- Born: Melanie Symons 1975 (age 50–51) Byron Bay, New South Wales, Australia
- Occupation: Television presenter
- Years active: 1994−present
- Notable credit(s): Totally Wild (1994–1996) Saturday Disney (1997–2002) Ground Force (2002–2005) Sydney Weekender (2004–present)

= Mel Symons =

Australian media personality

Melanie Symons (born 1975) is an Australian media personality, who is best known for appearing on a number of television shows on the Seven Network, most notably Saturday Disney from 1997 until 2002, and Ground Force from 2002 until 2005.

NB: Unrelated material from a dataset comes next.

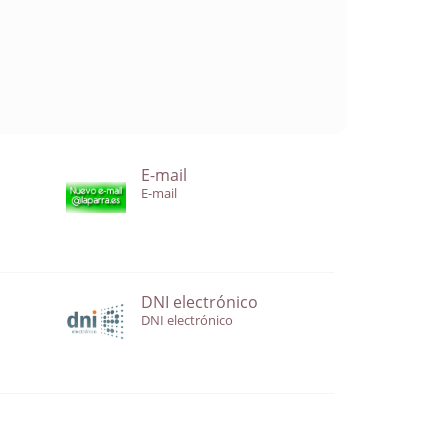
E-mail
E-mail
DNI electrónico
DNI electrónico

Symons began her career on Network Ten's Totally Wild in 1994 as a reporter. In 1997 she moved to the Seven Network's children's television show Saturday Disney, where she hosted for five years. In April 2002 she began presenting on the Australian version of the backyard renovation show Ground Force as the "bargain hunter". In 2003 Symons also presented her own lifestyle program Australia's Best Backyards, and co-hosted Wheel of Fortune as a fill-in for two weeks.

She hosted the first fashion segments on the Sunrise breakfast program and also appears on The Morning Show. For over ten years she has been presenter for Sydney Weekender, a local travel program that shows viewers the best places to go and things to do across New South Wales.

==Television roles==

| Year | Title | Role | Notes |
|---|---|---|---|
| 1994–1997 | Totally Wild | Reporter |  |
| 1997–2002 | Saturday Disney | Co-host | One of the longest serving hosts of Saturday Disney |
| 2002–2005 | Ground Force | Bargain Hunter | First prime time role |
| 2003 | Australia's Best Backyards | Host |  |
| 2003 | Wheel Of Fortune | Co-host | Temporary fill in for two weeks during 2003, also a contestant |
| 2002–present | Sydney Weekender | Presenter | Has presented over a decade of content |
| 2005–2007 | Sunrise | Fashion reporter | Created the first fashion editorials |

==Personal life==
In 2016, at 40 years of age, Symons had a child with her partner Scott Craft, the younger brother of fellow Saturday Disney presenter Shelley Craft.